If you know anything about the history of sacred architecture, you know there is nothing strange about believers being buried inside church sanctuaries.

In fact, there is an ancient tradition of celebrating the Mass on altars built directly on or over the tombs of saints (see the New Advent online Catholic Encyclopedia). In Eastern Orthodoxy, altars and sanctuaries still contain relics of the saints, usually fragments of bones. Consider this 2014 column I wrote about efforts to rebuild St. Nicholas Orthodox parish at Ground Zero in New York City.

Some people find these traditions creepy. But the whole idea was to link heaven and earth, for believers in this life to worship with the saints of old.

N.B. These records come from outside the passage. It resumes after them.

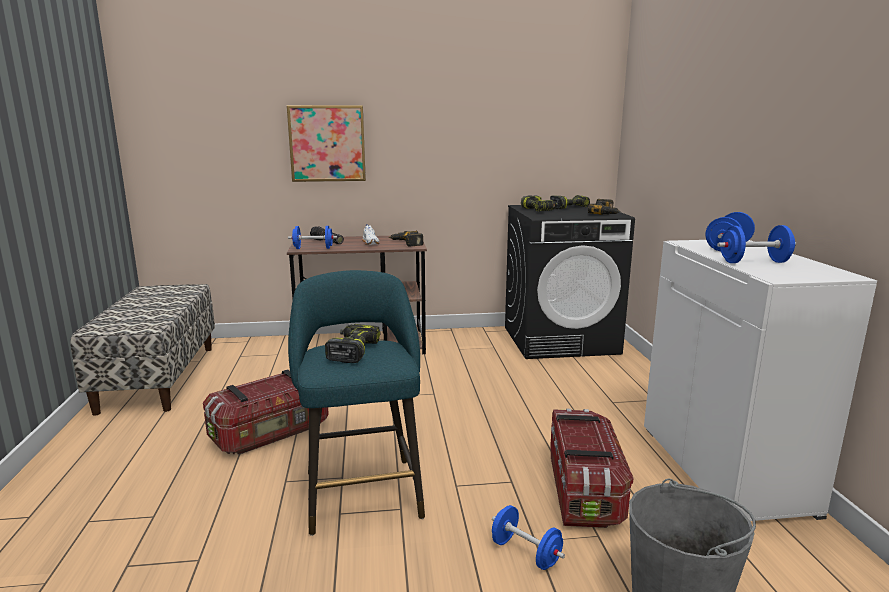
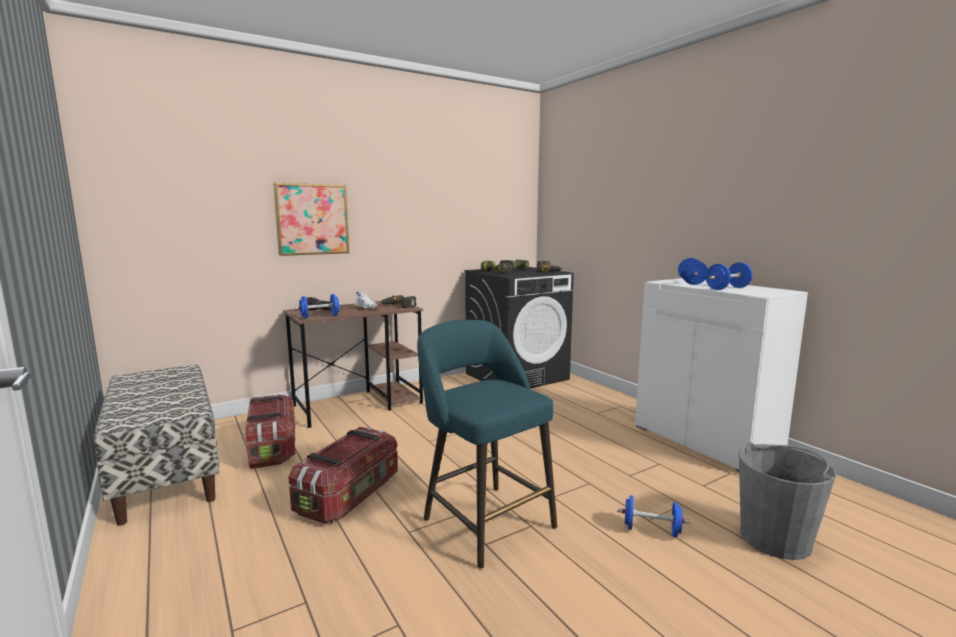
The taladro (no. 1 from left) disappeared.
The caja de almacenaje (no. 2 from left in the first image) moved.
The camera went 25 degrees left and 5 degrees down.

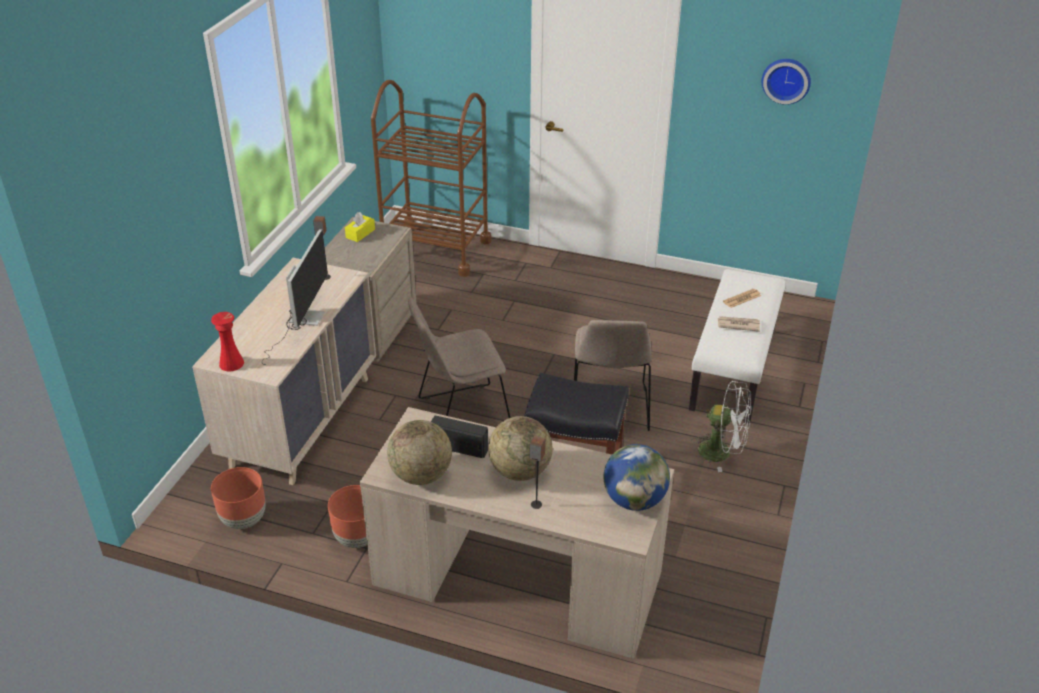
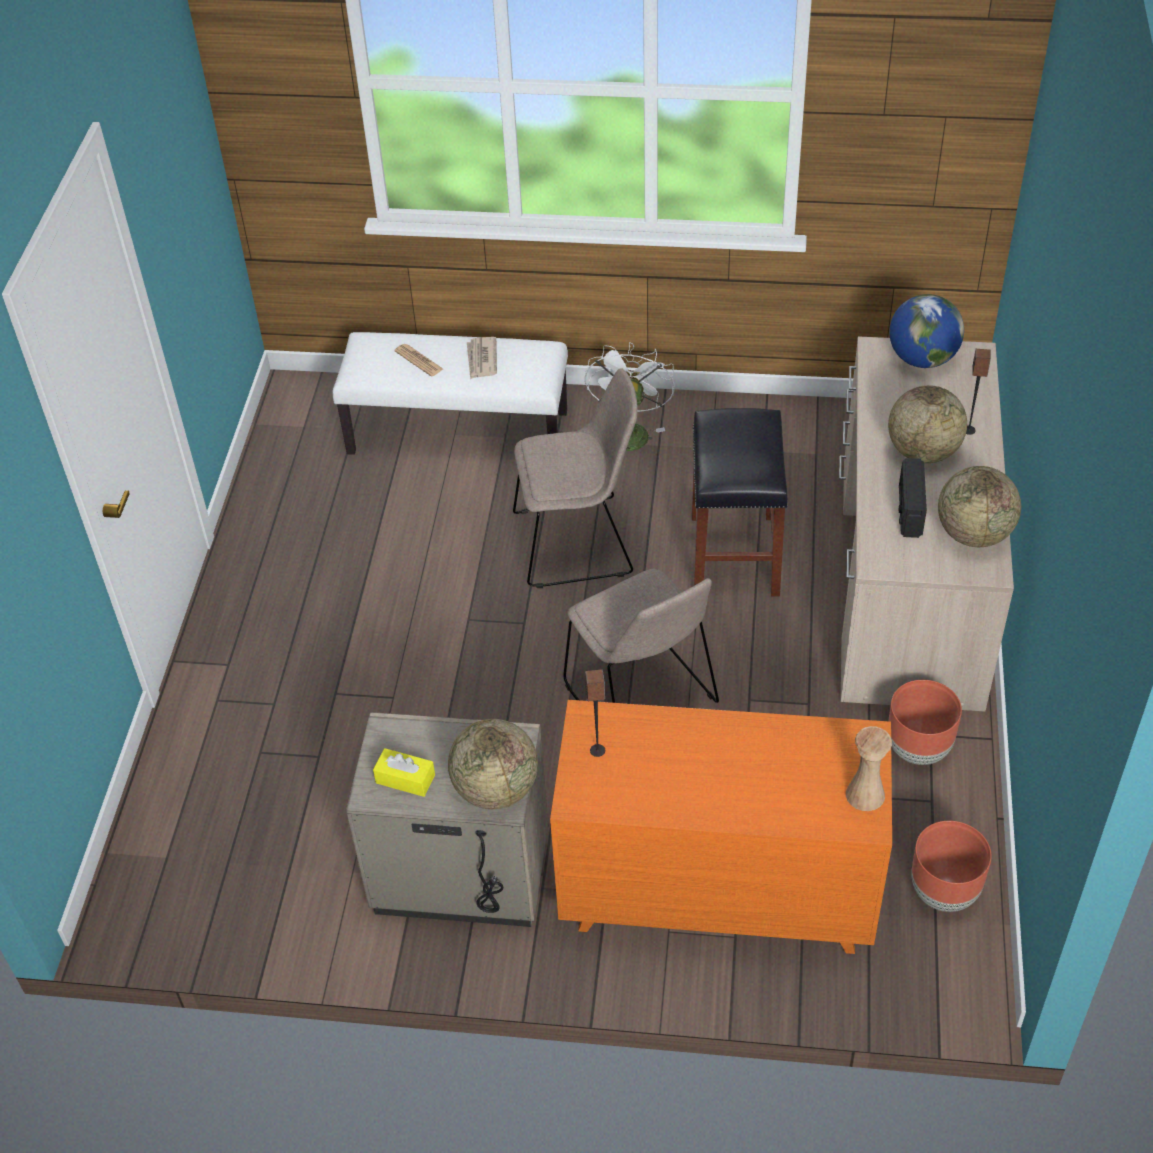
The reloj de pared disappeared.
The carrito/marrón disappeared.
The monitor disappeared.
The cómoda/beis became the cómoda/naranja.
The florero/rojo became the florero/beis.
The globo terráqueo (no. 1 from left) appeared.
The camera went 100 degrees left and 10 degrees up.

Perhaps this is rather advanced material, in terms of church history. Still, I assumed that some journalists (maybe even at the New York Times copy desk) would know that the altar of the most famous church on Planet Earth -- St. Peter's Basilica in the Vatican -- is build directly over catacombs containing the tomb of St. Peter and other popes. Don't these people read Dan Brown novels?

I bring this up because of a strange passage in a recent Times science piece that ran with this double-decker headline:

The Mummies’ Medical Secrets? They’re Perfectly Preserved
Mummified bodies in a crypt in Lithuania are teaching scientists about health and disease among people who lived long ago.

As it turns out, the crypt in question is located underneath an altar in a Catholic church in Vilnius, Lithuania.